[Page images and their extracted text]
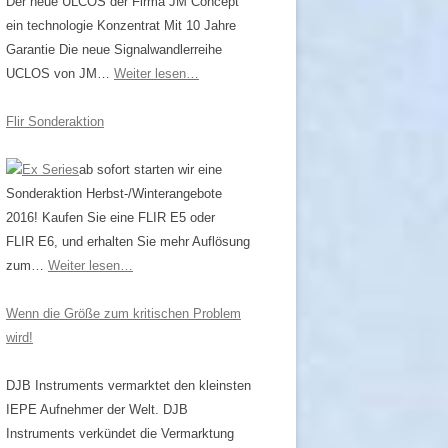
Der neue ULCOS der Firma JM Concept
ein technologie Konzentrat Mit 10 Jahre
Garantie Die neue Signalwandlerreihe
UCLOS von JM…
Weiter lesen…
Flir Sonderaktion
ab sofort starten wir eine
Sonderaktion Herbst-/Winterangebote
2016! Kaufen Sie eine FLIR E5 oder
FLIR E6, und erhalten Sie mehr Auflösung
zum…
Weiter lesen…
Wenn die Größe zum kritischen Problem
wird!
DJB Instruments vermarktet den kleinsten
IEPE Aufnehmer der Welt. DJB
Instruments verkündet die Vermarktung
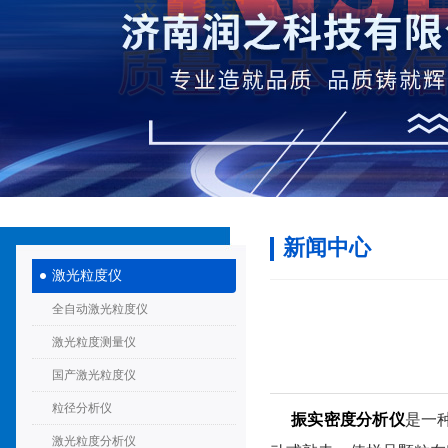
新闻中心
激光粒度仪
全自动激光粒度仪
激光粒度测量仪
国产激光粒度仪
粒径分析仪
振实密度分析仪
是一
激光粒度分析仪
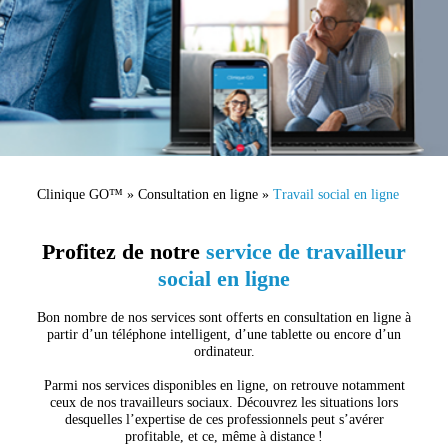
Clinique GO™
»
Consultation en ligne
»
Travail social en ligne
Profitez de notre
service de travailleur
social en ligne
Bon nombre de nos services sont offerts en consultation en ligne à
partir d’un téléphone intelligent,
d’une tablette ou encore d’un
ordinateur.
Parmi nos services disponibles en ligne, on retrouve notamment
ceux de nos travailleurs sociaux. Découvrez les
situations lors
desquelles l’expertise de ces professionnels peut s’avérer
profitable, et ce, même à distance !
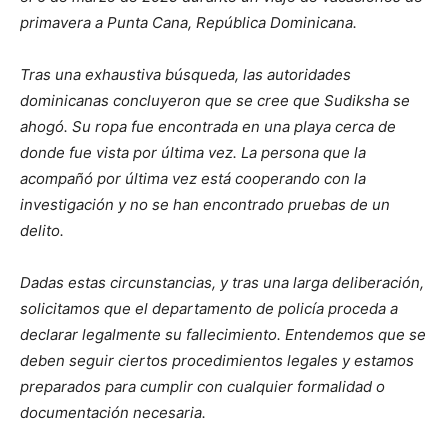
primavera a Punta Cana, República Dominicana.
Tras una exhaustiva búsqueda, las autoridades
dominicanas concluyeron que se cree que Sudiksha se
ahogó. Su ropa fue encontrada en una playa cerca de
donde fue vista por última vez. La persona que la
acompañó por última vez está cooperando con la
investigación y no se han encontrado pruebas de un
delito.
Dadas estas circunstancias, y tras una larga deliberación,
solicitamos que el departamento de policía proceda a
declarar legalmente su fallecimiento. Entendemos que se
deben seguir ciertos procedimientos legales y estamos
preparados para cumplir con cualquier formalidad o
documentación necesaria.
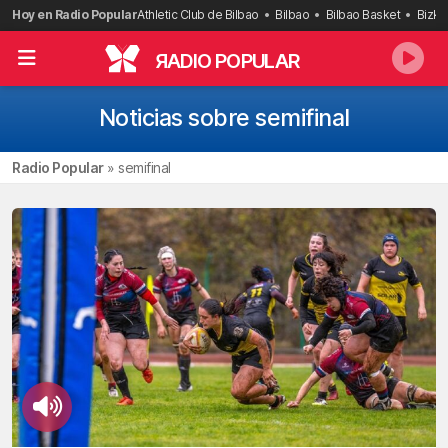
Saltar
Hoy en Radio Popular
Athletic Club de Bilbao
Bilbao
Bilbao Basket
Bizka
al
contenido
R
ADIO POPULAR
Noticias sobre semifinal
Radio Popular
»
semifinal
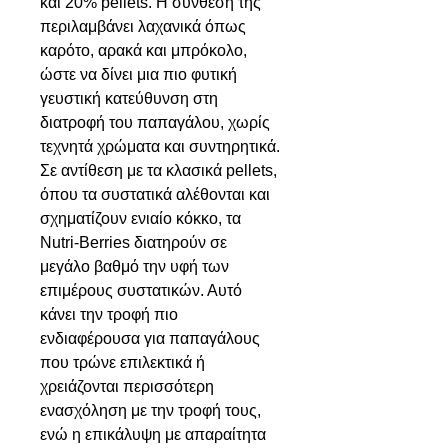
και 20% pellets. Η σύνθεσή της
περιλαμβάνει λαχανικά όπως
καρότο, αρακά και μπρόκολο,
ώστε να δίνει μια πιο φυτική
γευστική κατεύθυνση στη
διατροφή του παπαγάλου, χωρίς
τεχνητά χρώματα και συντηρητικά.
Σε αντίθεση με τα κλασικά pellets,
όπου τα συστατικά αλέθονται και
σχηματίζουν ενιαίο κόκκο, τα
Nutri-Berries διατηρούν σε
μεγάλο βαθμό την υφή των
επιμέρους συστατικών. Αυτό
κάνει την τροφή πιο
ενδιαφέρουσα για παπαγάλους
που τρώνε επιλεκτικά ή
χρειάζονται περισσότερη
ενασχόληση με την τροφή τους,
ενώ η επικάλυψη με απαραίτητα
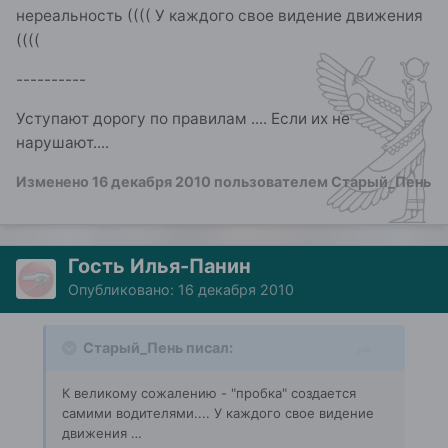
нереальность (((( У каждого свое видение движения
((((
----------
Уступают дорогу по правилам .... Если их не
нарушают....
Изменено
16 декабря 2010
пользователем Старый_Пень
Гость Илья-Панин
Опубликовано:
16 декабря 2010
Старый_Пень писал:
К великому сожалению - "пробка" создается
самими водителями.... У каждого свое видение
движения …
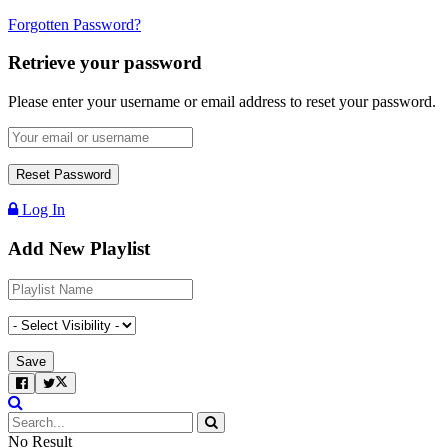
Forgotten Password?
Retrieve your password
Please enter your username or email address to reset your password.
Log In
Add New Playlist
No Result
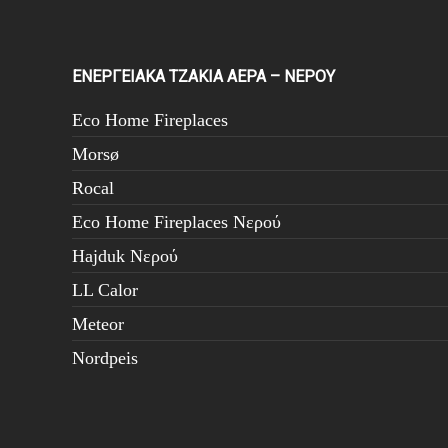
ΕΝΕΡΓΕΙΑΚΑ ΤΖΑΚΙΑ ΑΕΡΑ – ΝΕΡΟΥ
Eco Home Fireplaces
Morsø
Rocal
Eco Home Fireplaces Νερού
Hajduk Νερού
LL Calor
Meteor
Nordpeis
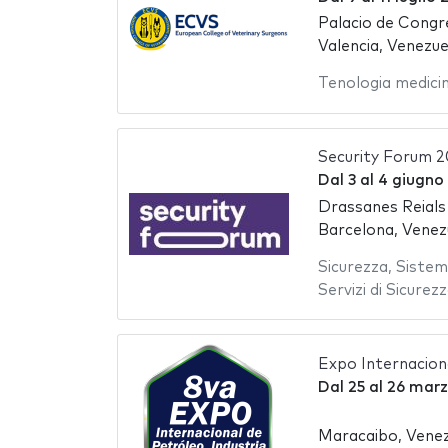
Palacio de Congr
Valencia, Venezue
Tenologia medici
Security Forum 
Dal
3
al
4 giugno
Drassanes Reials
Barcelona, Venez
Sicurezza
,
Sistemi
Servizi di Sicurez
Expo Internacion
Dal
25
al
26 marz
Maracaibo, Venez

> _Problem_
Convert the extracted text in all of the rows above into a single JSON list of strings, one string per line, leaving out blank lines. Omit the pictures from the answer.

> _Completed exercise_
[
  "Der neue ULCOS der Firma JM Concept",
  "ein technologie Konzentrat Mit 10 Jahre",
  "Garantie Die neue Signalwandlerreihe",
  "UCLOS von JM…",
  "Weiter lesen…",
  "Flir Sonderaktion",
  "ab sofort starten wir eine",
  "Sonderaktion Herbst-/Winterangebote",
  "2016! Kaufen Sie eine FLIR E5 oder",
  "FLIR E6, und erhalten Sie mehr Auflösung",
  "zum…",
  "Weiter lesen…",
  "Wenn die Größe zum kritischen Problem",
  "wird!",
  "DJB Instruments vermarktet den kleinsten",
  "IEPE Aufnehmer der Welt. DJB",
  "Instruments verkündet die Vermarktung",
  "新闻中心",
  "激光粒度仪",
  "全自动激光粒度仪",
  "激光粒度测量仪",
  "国产激光粒度仪",
  "粒径分析仪",
  "振实密度分析仪",
  "是一",
  "激光粒度分析仪",
  "Clinique GO™",
  "»",
  "Consultation en ligne",
  "»",
  "Travail social en ligne",
  "Profitez de notre",
  "service de travailleur",
  "social en ligne",
  "Bon nombre de nos services sont offerts en consultation en ligne à",
  "partir d’un téléphone intelligent,",
  "d’une tablette ou encore d’un",
  "ordinateur.",
  "Parmi nos services disponibles en ligne, on retrouve notamment",
  "ceux de nos travailleurs sociaux. Découvrez les",
  "situations lors",
  "desquelles l’expertise de ces professionnels peut s’avérer",
  "profitable, et ce, même à distance !",
  "primavera a Punta Cana, República Dominicana.",
  "Tras una exhaustiva búsqueda, las autoridades",
  "dominicanas concluyeron que se cree que Sudiksha se",
  "ahogó. Su ropa fue encontrada en una playa cerca de",
  "donde fue vista por última vez. La persona que la",
  "acompañó por última vez está cooperando con la",
  "investigación y no se han encontrado pruebas de un",
  "delito.",
  "Dadas estas circunstancias, y tras una larga deliberación,",
  "solicitamos que el departamento de policía proceda a",
  "declarar legalmente su fallecimiento. Entendemos que se",
  "deben seguir ciertos procedimientos legales y estamos",
  "preparados para cumplir con cualquier formalidad o",
  "documentación necesaria.",
  "Saltar",
  "Hoy en Radio Popular",
  "Athletic Club de Bilbao",
  "Bilbao",
  "Bilbao Basket",
  "Bizka",
  "al",
  "contenido",
  "R",
  "ADIO POPULAR",
  "Noticias sobre semifinal",
  "Radio Popular",
  "»",
  "semifinal",
  "και 20% pellets. Η σύνθεσή της",
  "περιλαμβάνει λαχανικά όπως",
  "καρότο, αρακά και μπρόκολο,",
  "ώστε να δίνει μια πιο φυτική",
  "γευστική κατεύθυνση στη",
  "διατροφή του παπαγάλου, χωρίς",
  "τεχνητά χρώματα και συντηρητικά.",
  "Σε αντίθεση με τα κλασικά pellets,",
  "όπου τα συστατικά αλέθονται και",
  "σχηματίζουν ενιαίο κόκκο, τα",
  "Nutri-Berries διατηρούν σε",
  "μεγάλο βαθμό την υφή των",
  "επιμέρους συστατικών. Αυτό",
  "κάνει την τροφή πιο",
  "ενδιαφέρουσα για παπαγάλους",
  "που τρώνε επιλεκτικά ή",
  "χρειάζονται περισσότερη",
  "ενασχόληση με την τροφή τους,",
  "ενώ η επικάλυψη με απαραίτητα",
  "нереальность (((( У каждого свое видение движения",
  "((((",
  "----------",
  "Уступают дорогу по правилам .... Если их не",
  "нарушают....",
  "Изменено",
  "16 декабря 2010",
  "пользователем Старый_Пень",
  "Гость Илья-Панин",
  "Опубликовано:",
  "16 декабря 2010",
  "Старый_Пень писал:",
  "К великому сожалению - \"пробка\" создается",
  "самими водителями.... У каждого свое видение",
  "движения …",
  "Forgotten Password?",
  "Retrieve your password",
  "Please enter your username or email address to reset your password.",
  "Log In",
  "Add New Playlist",
  "No Result",
  "ΕΝΕΡΓΕΙΑΚΑ ΤΖΑΚΙΑ ΑΕΡΑ – ΝΕΡΟΥ",
  "Eco Home Fireplaces",
  "Morsø",
  "Rocal",
  "Eco Home Fireplaces Νερού",
  "Hajduk Νερού",
  "LL Calor",
  "Meteor",
  "Nordpeis",
  "Palacio de Congr",
  "Valencia, Venezue",
  "Tenologia medici",
  "Security Forum ",
  "Dal",
  "3",
  "al",
  "4 giugno",
  "Drassanes Reials",
  "Barcelona, Venez",
  "Sicurezza",
  ",",
  "Sistemi",
  "Servizi di Sicurez",
  "Expo Internacion",
  "Dal",
  "25",
  "al",
  "26 marz",
  "Maracaibo, Venez"
]